The small things for Russia’s Lima
Sometimes in life it is the smallest things that have the biggest consequences. In the case of Russia forward Eder Lima, it was a simple red card that led to him preparing to face Iran in the semi-final of the FIFA Futsal World Cup Colombia 2016 on Tuesday. For the full story we need to rewind a few years to when Lima was a young boy playing in a football tournament on grass, the Copa Sao Paulo, in his hometown. He was on the way to becoming a professional footballer, before his career took a 90-degree turn.
“I was playing in this tournament and I got sent off,” explained the 32-year-old to FIFA.com. “Afterwards I just decided that I no longed enjoyed normal football.”
He hung up his boots and immediately switched his focus to indoor football. “My dad tried to get me to change my mind a few times, but my decision was made.” A few months later, the coaches at Gazprom-Ugra Yugorsk received a DVD showcasing Lima’s abilities and they made the decision to sign the highly talented player. With a new employer found, the 1.80m (5'9) tall youngster then made the long journey to Russia, pitching up some 13,000 km away from his homeland.
A new homeIt is now over a decade since Lima made the move to Russia, and as of four years ago, he now enjoys Russian citizenship. However, being granted a passport in his adopted country was not a straightforward process. One of the conditions stipulated that he had to learn Russian – a huge challenge for someone born and raised in Sao Paulo. “I went to school every day for three months to cram in some more study. It wasn’t easy but I now feel sure .”
He amuses himself with his team-mates and gives instructions in Russian on the pitch and even conducted this interview in his newly-mastered language, and it is clear Russia is now home for him. “My wife has been with me here for almost 11 years now and my six-year-old son goes to a Russian school. We all really feel at home here.”
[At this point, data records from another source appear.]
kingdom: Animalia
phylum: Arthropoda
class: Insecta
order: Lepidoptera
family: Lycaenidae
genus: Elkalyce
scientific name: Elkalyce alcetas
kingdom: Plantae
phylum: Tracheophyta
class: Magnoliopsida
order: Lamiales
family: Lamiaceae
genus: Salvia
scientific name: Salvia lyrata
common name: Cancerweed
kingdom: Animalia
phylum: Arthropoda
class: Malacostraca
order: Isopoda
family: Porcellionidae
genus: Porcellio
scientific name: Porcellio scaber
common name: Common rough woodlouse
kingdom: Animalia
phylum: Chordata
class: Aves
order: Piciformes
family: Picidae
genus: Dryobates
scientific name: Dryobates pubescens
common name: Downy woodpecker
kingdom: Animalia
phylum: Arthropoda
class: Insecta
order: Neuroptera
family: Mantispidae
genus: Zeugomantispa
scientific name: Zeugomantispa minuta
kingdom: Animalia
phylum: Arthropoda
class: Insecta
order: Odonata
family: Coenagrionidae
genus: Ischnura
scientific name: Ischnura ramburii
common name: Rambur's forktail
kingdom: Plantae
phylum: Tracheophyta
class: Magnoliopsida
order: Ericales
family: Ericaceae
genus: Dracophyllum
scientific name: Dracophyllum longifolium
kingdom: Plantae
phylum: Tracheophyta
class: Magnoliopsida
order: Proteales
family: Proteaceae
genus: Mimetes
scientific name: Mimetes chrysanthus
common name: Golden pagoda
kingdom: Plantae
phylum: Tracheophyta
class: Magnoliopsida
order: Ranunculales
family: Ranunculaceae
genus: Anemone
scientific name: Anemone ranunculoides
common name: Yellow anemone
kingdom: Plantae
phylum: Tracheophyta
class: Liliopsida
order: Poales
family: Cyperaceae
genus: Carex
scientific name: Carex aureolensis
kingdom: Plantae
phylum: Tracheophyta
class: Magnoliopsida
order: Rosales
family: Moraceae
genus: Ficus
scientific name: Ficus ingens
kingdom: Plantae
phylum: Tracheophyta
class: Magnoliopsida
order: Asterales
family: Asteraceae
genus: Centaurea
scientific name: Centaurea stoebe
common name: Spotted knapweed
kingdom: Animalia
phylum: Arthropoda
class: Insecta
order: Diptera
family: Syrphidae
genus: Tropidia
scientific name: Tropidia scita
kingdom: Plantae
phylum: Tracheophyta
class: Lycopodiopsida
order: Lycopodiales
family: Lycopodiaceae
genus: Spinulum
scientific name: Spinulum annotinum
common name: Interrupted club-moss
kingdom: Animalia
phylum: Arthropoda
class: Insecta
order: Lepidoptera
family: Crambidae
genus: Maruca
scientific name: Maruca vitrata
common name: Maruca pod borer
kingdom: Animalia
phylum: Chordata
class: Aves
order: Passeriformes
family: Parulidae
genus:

The only question remaining is how a native of a country famous for its sun, sea and sand manages living in a region where temperatures of minus 40°C are the norm. “I like the snow,” Lima said with a slightly mischievous grin, before adding: “It really is pretty when everything is white.”
He has never regretted his decision to move to and represent Russia, even rejecting an approach from the Brazilian Futsal Federation to play for his home country. Choosing to play for Russia is a decision that has proved fruitful. In 2012 his nine goals at the World Cup in Thailand fired Russia to the quarter-finals and earned him the top goalscorer award. Now, four years later, he has six goals to his name and his team have progressed a step further to the semi-finals, eliminating Spain, their conquerors at Thailand 2012 and also in the final of the UEFA Futsal EURO in February this year, along the way.
The burning ambition: to reach the final“The win against Spain was an important step for us, not just because of the result itself, but because of how we performed mentally,” said Russia’s No8. Now his side face Iran, a team “we know very well as we’ve played a lot of friendlies against them”. That is not the only reason Lima is treating the opposition with respect.
“If they’re strong enough to stop Brazil, then they’ll definitely cause us a few problems,” continued Lima, whose excitement ahead of the big game is palpable but whose nerves are very much in check. “We’re calm and we need to stay that way. That’s the only way we can play our best,” he said with self-assurance.
Lima missed out on the final of the UEFA Futsal EURO in February because of suspension – once again it was a red card that had a major impact on his career – and so his motivation to take that next step and reach the final in Colombia is massive. “It’s a double incentive for me,” he said confidently as the interview drew to a conclusion.
To do so, he and his team must find a way past the champions of Asia, with the finer details likely to make the difference. It is encouraging, then, that Lima knows exactly what that means.